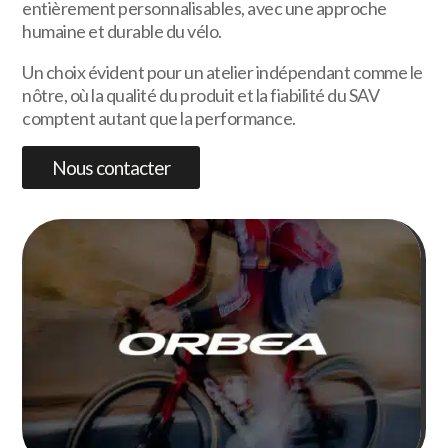
entièrement personnalisables, avec une approche
humaine et durable du vélo.
Un choix évident pour un atelier indépendant comme le
nôtre, où la qualité du produit et la fiabilité du SAV
comptent autant que la performance.
Nous contacter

------------------------

• Your task
Rewrite the lines above, swapping "atelier" for "magasin" and keeping everything else the same. Leave out the pictures.

• Solved exercise
entièrement personnalisables, avec une approche
humaine et durable du vélo.
Un choix évident pour un magasin indépendant comme le
nôtre, où la qualité du produit et la fiabilité du SAV
comptent autant que la performance.
Nous contacter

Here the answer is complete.